Mo' Better Blues Review
Mo’ Better Blues
begins with a group of children asking the parents of young Bleek Gilliam is he can come out and play. No, says Bleek’s mother: he has to finish his trumpet lessons. Cut to the present, and Bleek Gilliam (Denzel Washington) is a leading jazz trumpeter, and leader of the Bleek Gilliam quartet. Bleek has to juggle the attentions of Indigo (Joie Lee) and Clarke (Cynda Williams), the two women in his life, as well as keeping his band together – saxophonist Shadow (Wesley Snipes), pianist Left Hand (Giancarlo Esposito) and bassist Bottom Hammer (Bill Nunn). Add to that their manager Giant (Spike Lee).
Lee followed Do the Right Thing with Mo’ Better Blues, intended as a tribute to the jazz music he grew up with. (Lee’s father, Bill Lee, composed the score.) The original title was A Love Supreme, after the John Coltrane classic. It’s a character-led piece and as such seems less urgent than the more issues-led films that preceded and followed it – the latter being Jungle Fever. Somehow Lee seems disengaged, a feeling enhanced by the fact that he plays out the final credits with a song called “A Jazz Thing” which is actually nothing of the sort: it’s a rap by Flavor Flav of Public Enemy. The film is also far too long at two and a quarter hours.

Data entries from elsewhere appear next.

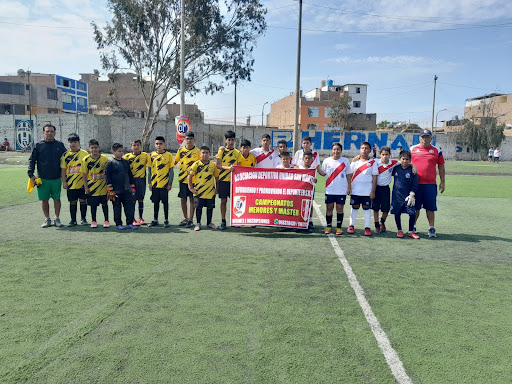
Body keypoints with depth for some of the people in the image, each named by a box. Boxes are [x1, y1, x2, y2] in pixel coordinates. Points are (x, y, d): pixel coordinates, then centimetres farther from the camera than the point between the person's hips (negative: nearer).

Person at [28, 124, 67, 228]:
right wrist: (31, 175, -4)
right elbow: (32, 161, 5)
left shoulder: (60, 145, 5)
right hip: (42, 179, 0)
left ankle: (57, 219, 16)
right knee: (44, 199, 6)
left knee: (57, 199, 4)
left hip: (56, 179, 0)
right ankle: (47, 219, 18)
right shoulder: (39, 146, 3)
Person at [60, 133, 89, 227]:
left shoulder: (84, 153, 1)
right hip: (71, 183, 1)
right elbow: (63, 169, 6)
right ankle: (73, 220, 17)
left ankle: (83, 219, 17)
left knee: (83, 200, 4)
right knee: (72, 202, 7)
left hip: (82, 183, -1)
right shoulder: (65, 155, 5)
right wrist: (64, 182, 0)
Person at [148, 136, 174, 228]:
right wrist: (150, 182, 5)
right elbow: (150, 169, 10)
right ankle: (155, 220, 21)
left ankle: (166, 220, 14)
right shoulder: (152, 155, 5)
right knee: (155, 202, 11)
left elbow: (171, 170, -2)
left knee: (165, 202, 4)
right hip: (155, 183, 3)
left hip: (164, 183, -3)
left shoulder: (168, 155, -3)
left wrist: (170, 183, -7)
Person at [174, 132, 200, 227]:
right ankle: (185, 219, 21)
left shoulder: (197, 151, -2)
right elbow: (175, 162, 14)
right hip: (182, 178, 3)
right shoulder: (181, 150, 5)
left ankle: (191, 219, 10)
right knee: (183, 199, 8)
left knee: (192, 199, 1)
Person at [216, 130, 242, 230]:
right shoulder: (221, 151, 4)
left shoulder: (237, 153, 9)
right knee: (223, 200, 1)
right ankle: (223, 222, 8)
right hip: (223, 179, -1)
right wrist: (227, 167, -19)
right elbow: (218, 165, -3)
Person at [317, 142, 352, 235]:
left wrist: (349, 187, 3)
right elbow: (323, 173, 8)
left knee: (340, 208, 2)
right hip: (329, 190, 1)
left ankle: (339, 227, 11)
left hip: (342, 190, -1)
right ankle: (329, 226, 17)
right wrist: (317, 169, -11)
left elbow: (348, 175, 7)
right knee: (329, 208, 5)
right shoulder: (327, 161, 4)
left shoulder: (345, 161, 3)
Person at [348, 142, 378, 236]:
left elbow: (375, 178, -1)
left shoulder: (372, 163, 1)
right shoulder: (355, 162, 6)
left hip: (367, 191, -2)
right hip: (355, 190, 2)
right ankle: (351, 226, 18)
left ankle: (367, 228, 10)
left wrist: (373, 191, -6)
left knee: (366, 208, 4)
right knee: (354, 207, 9)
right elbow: (350, 175, 9)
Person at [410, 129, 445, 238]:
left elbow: (441, 167, 11)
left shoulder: (436, 151, 7)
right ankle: (412, 227, 21)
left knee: (430, 207, 3)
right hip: (415, 183, 0)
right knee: (415, 207, 8)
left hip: (430, 184, 0)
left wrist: (442, 182, 8)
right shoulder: (412, 149, 6)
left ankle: (431, 228, 12)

There are certainly compensations. Musical performances are numerous, and that will be enough for jazz fans in the audience. Together with Ernest Dickerson’s warm-toned photography, this creates a distinctive mood. The film also goes a considerable way on the charisma of Denzel Washington, here making his first film for Lee, of four to date. (As an aside, Washington and Snipes learned to play their instruments especially for this film.) On its release, Mo’ Better Blues was seen as something of a disappointment, and it remains so. Lee would soon recover his form again, though, with his next feature, Jungle Fever.
Mo’ Better Blues
is released as part of the five-film Spike Lee Joint Collection, taking up one side of a DVD-10 disc with Do the Right Thing on the other. The DVD is encoded for Region 1 only.

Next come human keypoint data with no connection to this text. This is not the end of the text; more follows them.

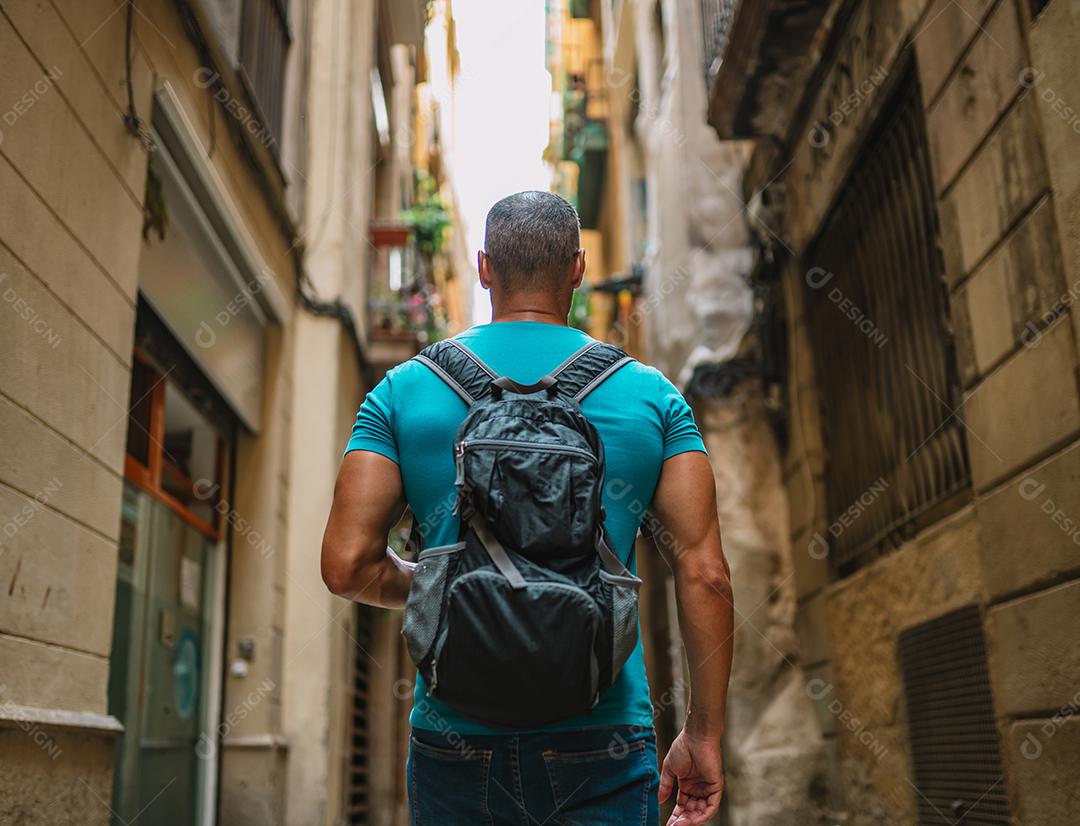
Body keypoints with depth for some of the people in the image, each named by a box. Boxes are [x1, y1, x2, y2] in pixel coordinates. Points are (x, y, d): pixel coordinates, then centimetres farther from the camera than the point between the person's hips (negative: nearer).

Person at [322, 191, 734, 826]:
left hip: (454, 745, 2)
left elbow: (347, 566, -6)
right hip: (601, 744, -1)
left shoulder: (403, 392, 0)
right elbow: (705, 575, -5)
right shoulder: (653, 396, 0)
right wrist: (704, 733, 3)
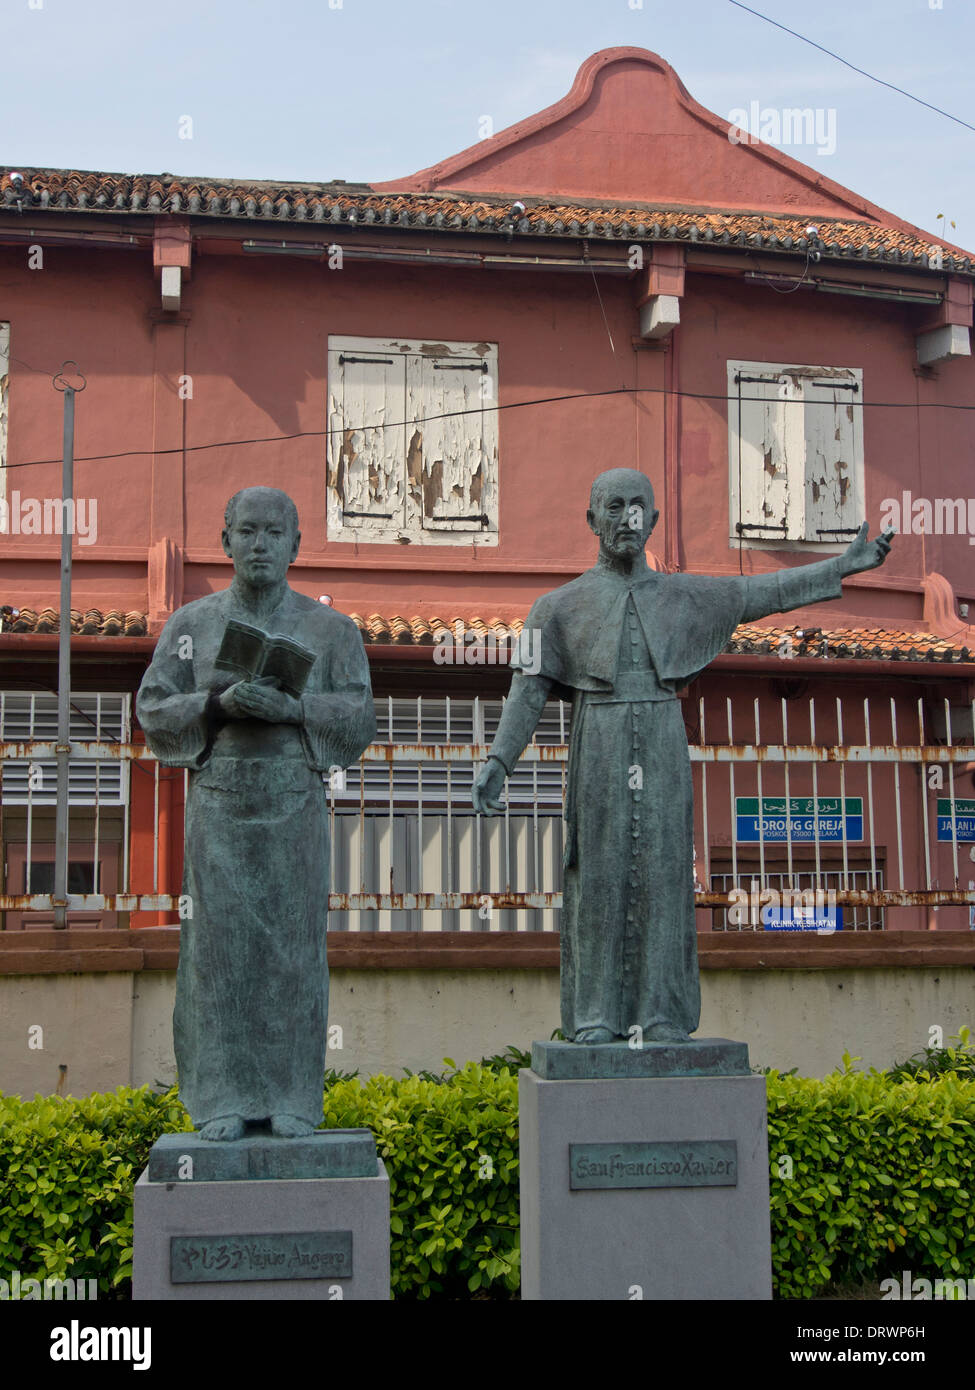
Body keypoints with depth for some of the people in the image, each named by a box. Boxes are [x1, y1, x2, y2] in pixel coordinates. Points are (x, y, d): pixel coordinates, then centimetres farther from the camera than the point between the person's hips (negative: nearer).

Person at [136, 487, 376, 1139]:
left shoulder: (331, 630, 3)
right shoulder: (191, 625, 6)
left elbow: (360, 720, -3)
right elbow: (154, 711, 1)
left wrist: (291, 707, -20)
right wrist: (219, 704, -18)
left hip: (295, 812, 0)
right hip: (218, 811, 1)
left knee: (294, 951, 1)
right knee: (220, 950, 0)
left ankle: (291, 1098, 10)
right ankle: (224, 1099, 9)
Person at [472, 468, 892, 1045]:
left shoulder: (682, 596, 12)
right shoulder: (562, 605, 6)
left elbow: (764, 592, 17)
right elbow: (529, 689, 2)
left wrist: (844, 565, 15)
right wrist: (498, 762, -8)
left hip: (663, 756, 2)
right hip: (599, 754, -2)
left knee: (662, 873, -1)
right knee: (599, 875, -3)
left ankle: (662, 1015, 4)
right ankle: (596, 1016, 3)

The transfer is in the original ratio of 1.85:1 and anamrophically enhanced and is very good. It copes well with Lee and Dickerson’s bold use of colour, blacks are solid and shadow detail fine. There are a lot of scenes in semi-darkness, or with stage lighting, and I didn’t see anything untoward. There are eighteen chapter stops.
Mo’ Better Blues just preceded the digital sound era, and was shown in cinemas with a Dolby SR (matrixed) sound mix. This is transferred to DVD as a surround-encoded Dolby Digital 2.0 track. The surrounds are mostly used for the music score and ambience, but dialogue is always audible and, just as importantly for this film, the music – both on-screen and on – sounds as it should. There are eighteen chapter stops. As with all the other discs in this set, there are no extras.
Mo’ Better Blues is minor but not uninteresting Spike Lee, though fans of Washington and of jazz music will have further reasons to see it. As it contains four other films along with this one, the Spike Lee Joint Collection is certainly good value for money.